[Task requirements]:
A) Please update everything from "Sure, you know" down to "paying interest forever!" in the credit card fees passage, putting "promotional rate" in place of "teaser rate".
B) Carry the credit card fees passage forward from its last sentence.

[Given passage]:

►

Sure, you know that you are being charged interest. But do you understand other ways in which credit card companies charge you fees?
Here are some things to look out for:
Introductory Rates – You get an offer in the mail, and it seems too good to be true! Zero %, it doesn’t get any better than this! Six months later, you are shocked to open your bill and find that your interest rate is now 21%. What happened? It is likely that you were lured into a teaser rate.
Low Minimum Payments - If you are strapped for funds, a low minimum payment can seem like a good thing. In reality, many cards have minimum payments so low that you aren’t even touching the principal. If you make only the minimum payment, you will be paying interest forever!
Universal default: This is where your interest rate can be increased, even if you have been paying an account on time. Why? If you fall behind on other credit accounts, many creditors have a stipulation that allows them to increase your rate up to 29%.

◄

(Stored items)

►

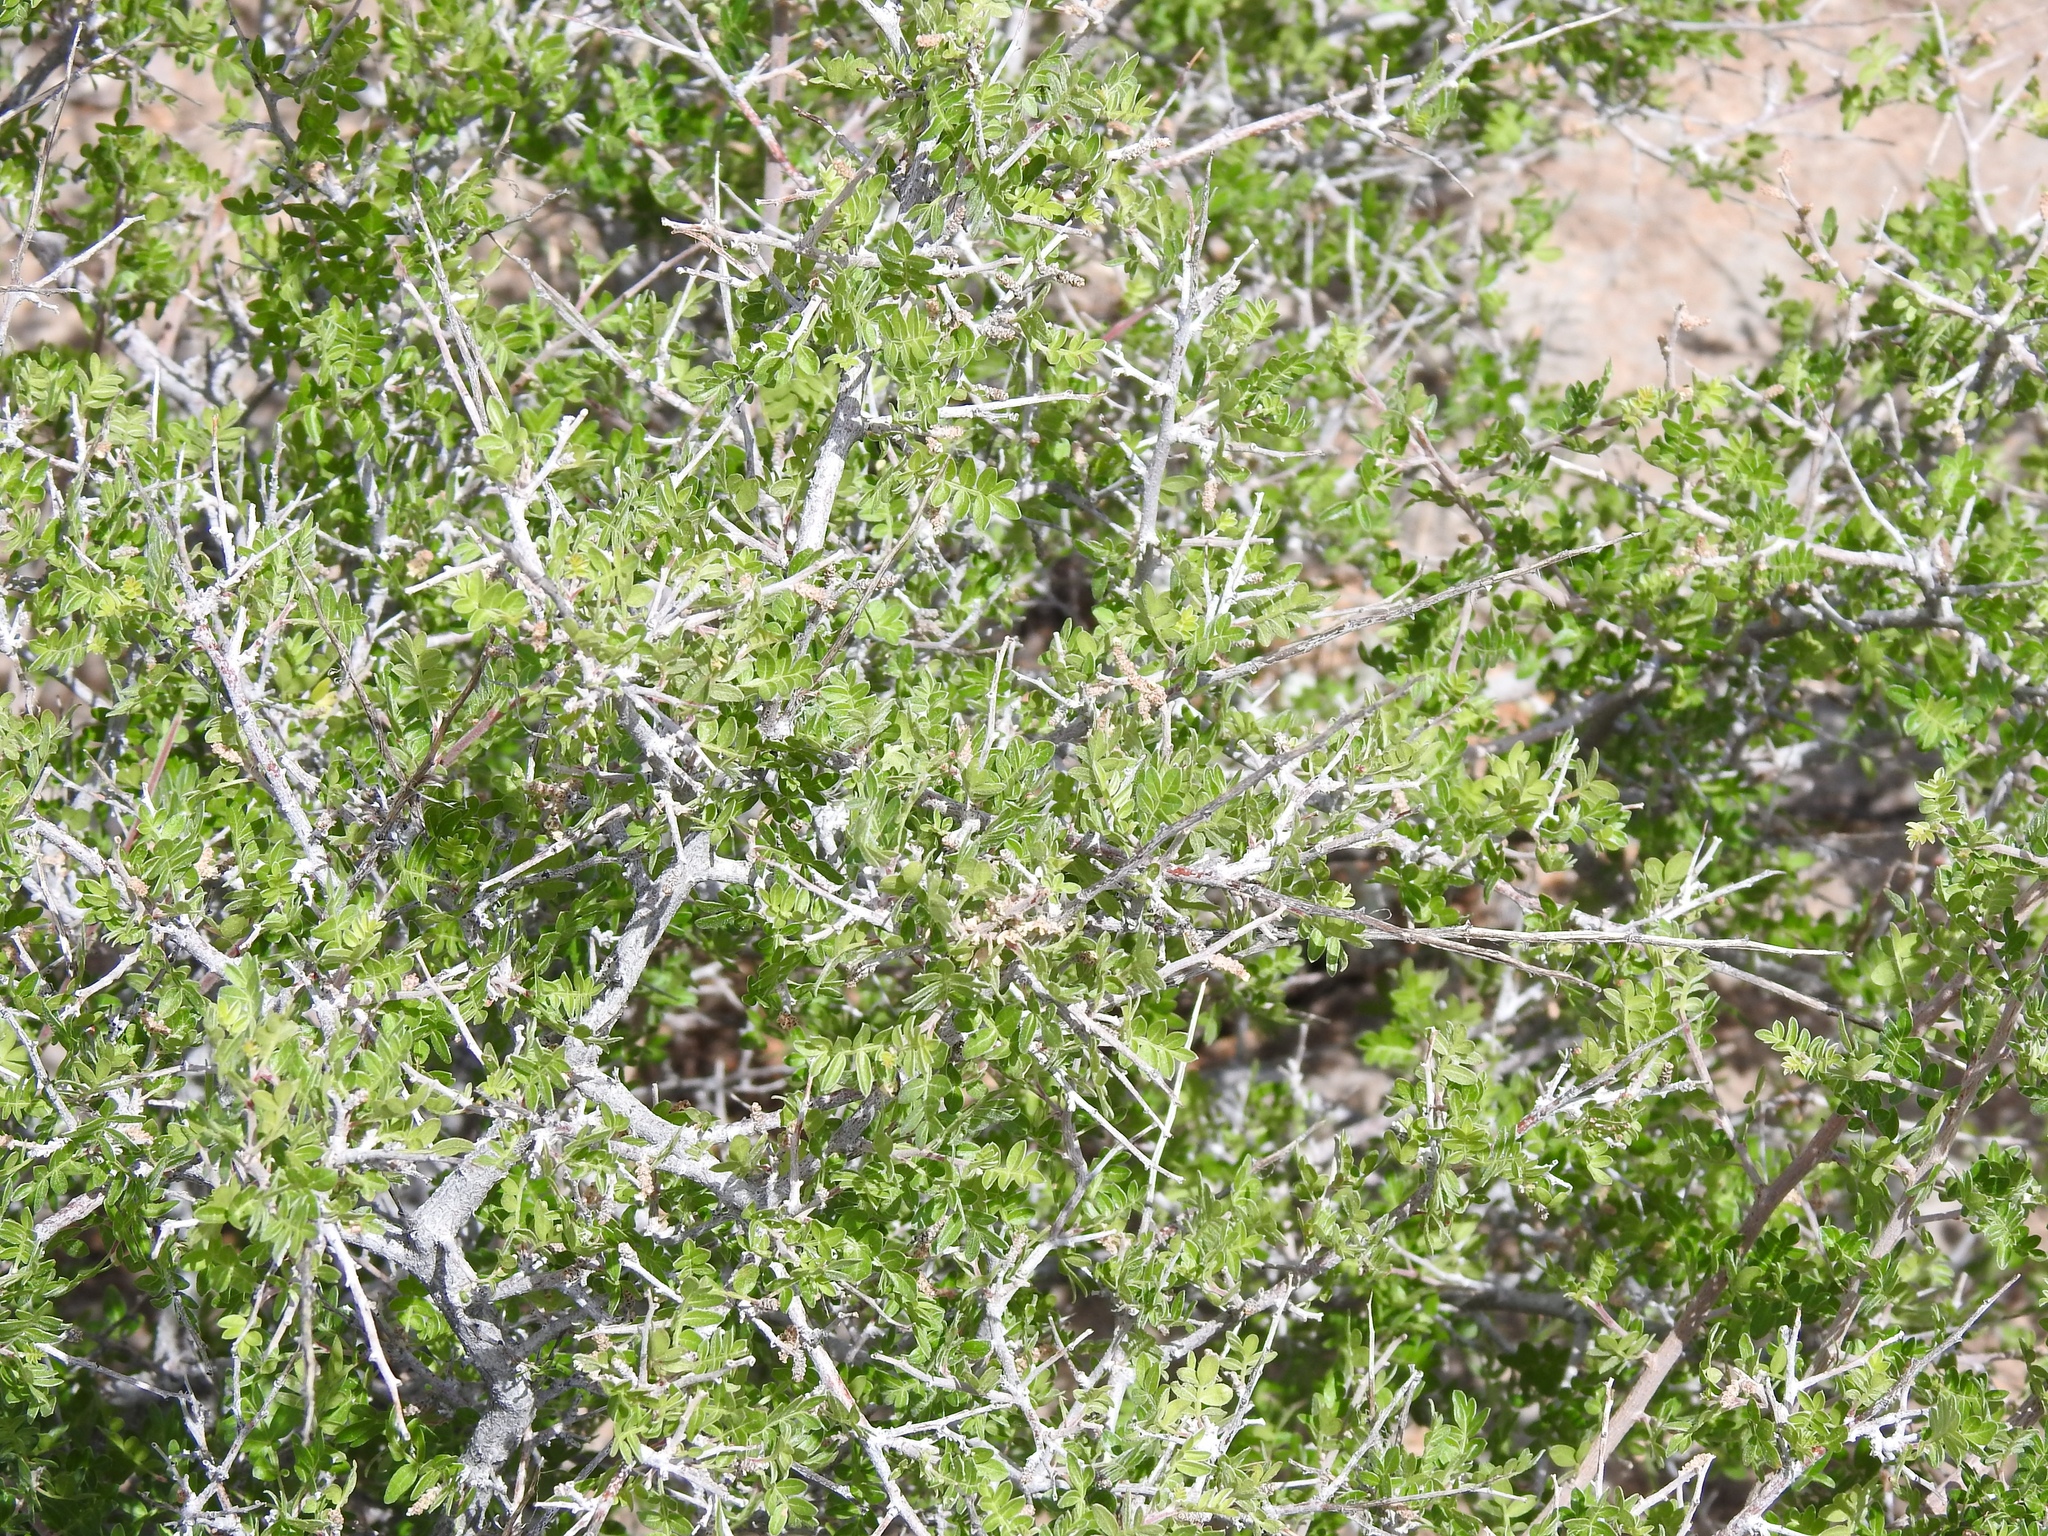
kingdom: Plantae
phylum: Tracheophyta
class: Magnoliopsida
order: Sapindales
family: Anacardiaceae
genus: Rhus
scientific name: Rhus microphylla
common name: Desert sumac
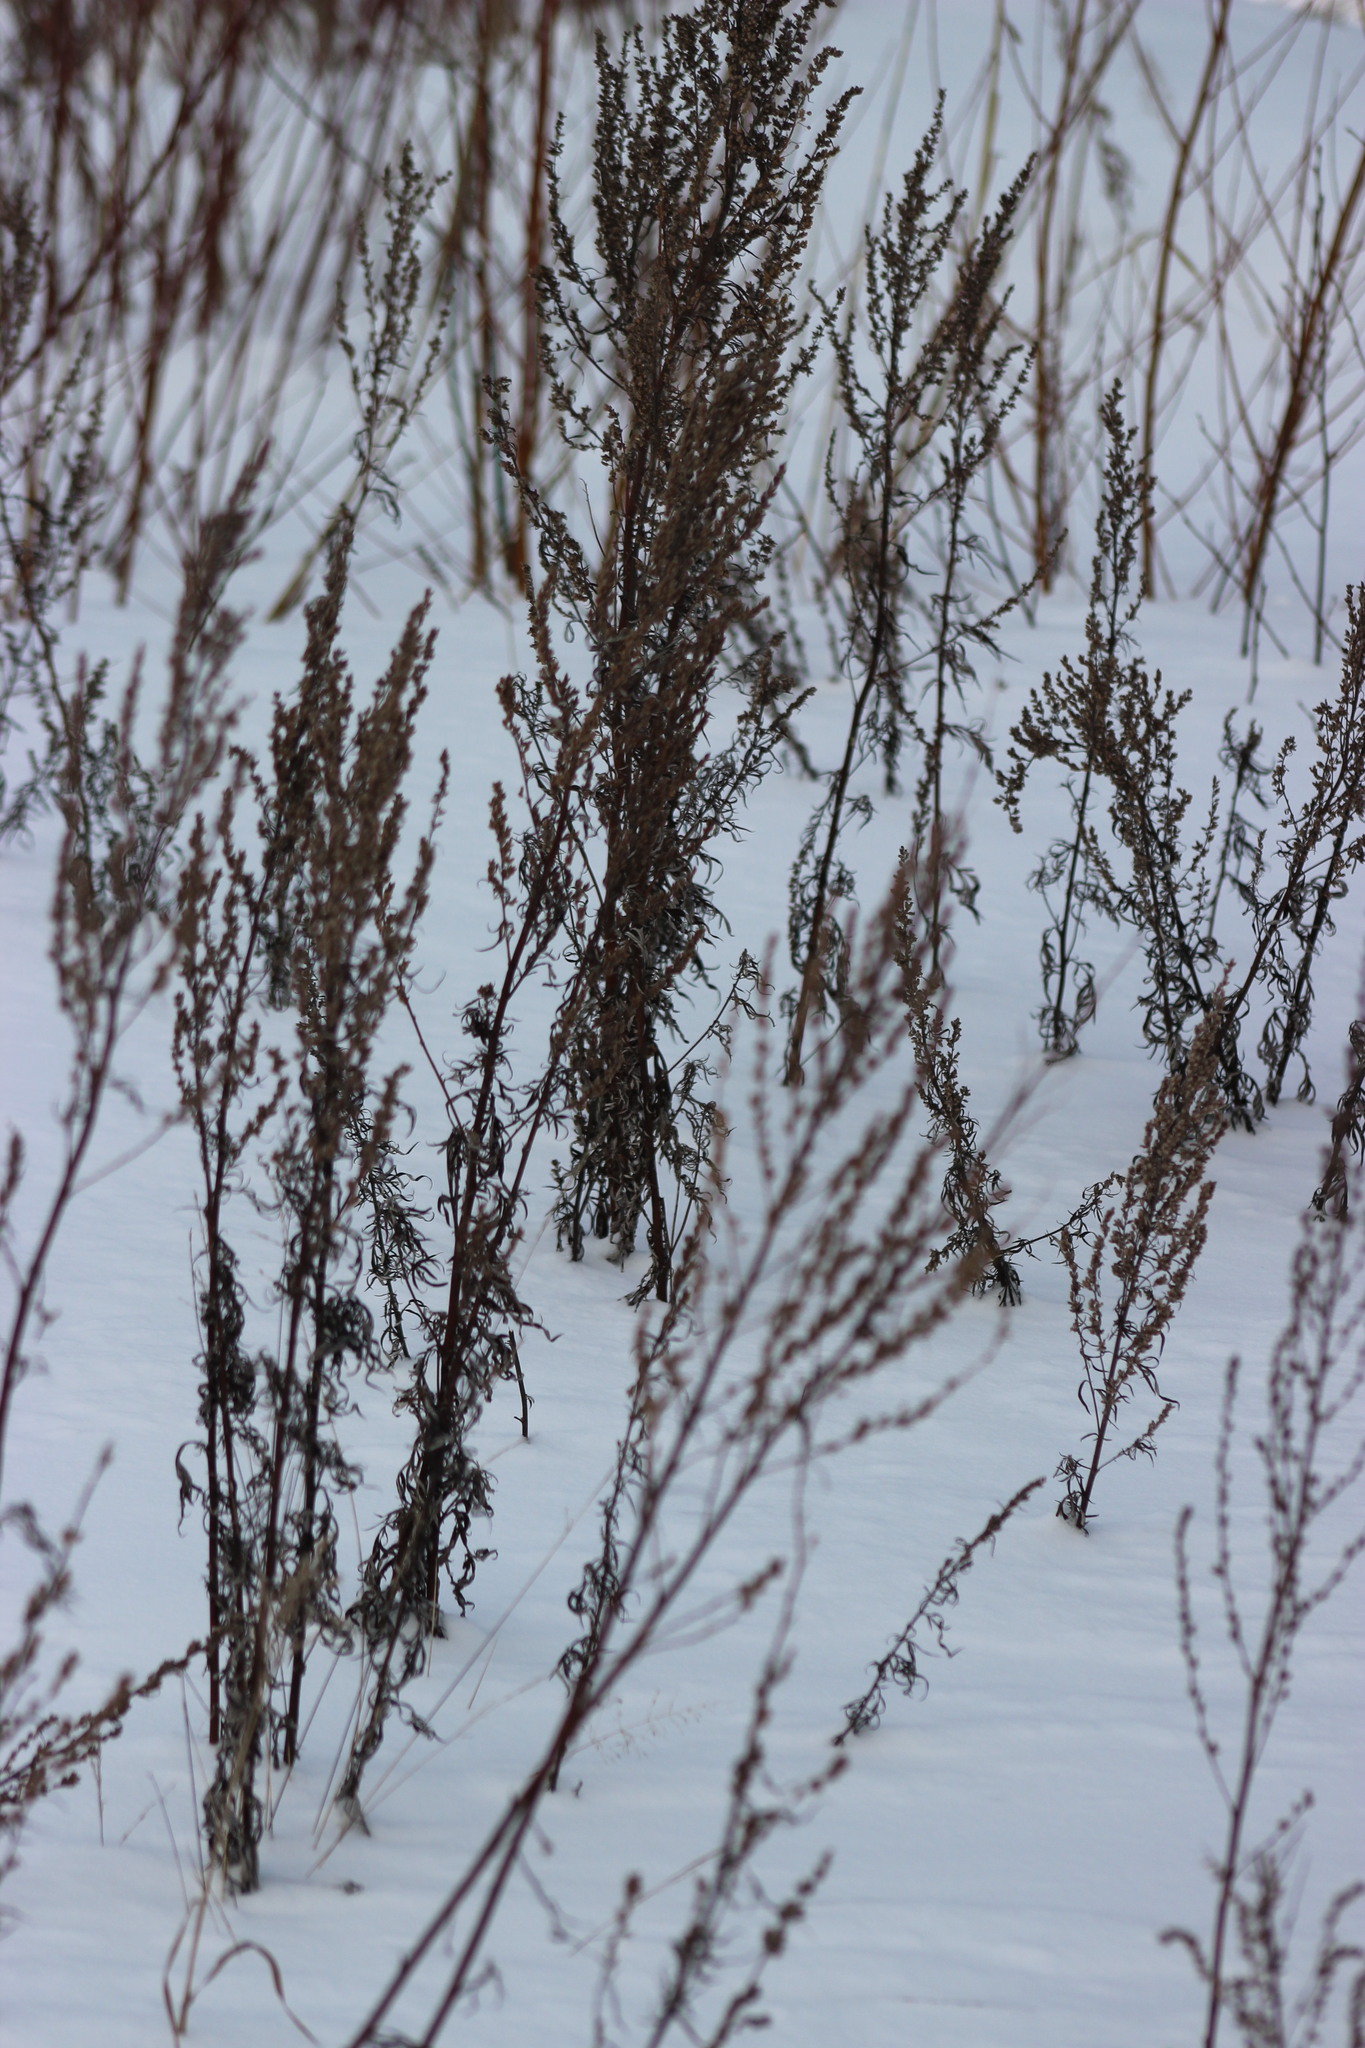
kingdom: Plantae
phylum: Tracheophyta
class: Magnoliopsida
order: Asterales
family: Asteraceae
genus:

◄

[Expected outputs]:
A)
Sure, you know that you are being charged interest. But do you understand other ways in which credit card companies charge you fees?
Here are some things to look out for:
Introductory Rates – You get an offer in the mail, and it seems too good to be true! Zero %, it doesn’t get any better than this! Six months later, you are shocked to open your bill and find that your interest rate is now 21%. What happened? It is likely that you were lured into a promotional rate.
Low Minimum Payments - If you are strapped for funds, a low minimum payment can seem like a good thing. In reality, many cards have minimum payments so low that you aren’t even touching the principal. If you make only the minimum payment, you will be paying interest forever!

B)
Interest on Balances Already Paid: Many credit card companies will charge you interest even if you have paid the balance already! For instance, if you charge $1,000 and pay $900 immediately (before the billing cycle ends), many creditors will charge you interest for the month on the entire $1,000!
Late Fees: Many people don’t realize how costly paying your credit card late can be! Many companies charge fees of up to $40 and will also increase your interest rate immediately. (Often to the max allowable of 29.9%!)
Other Fees: Always read the fine print, and watch out for any fees! These can include application fees, processing fees, transaction fees, over credit limit fees and balance transfer fees.
Changeable rates: Some credit card agreements give the lender the right to change your rate for no reason at all!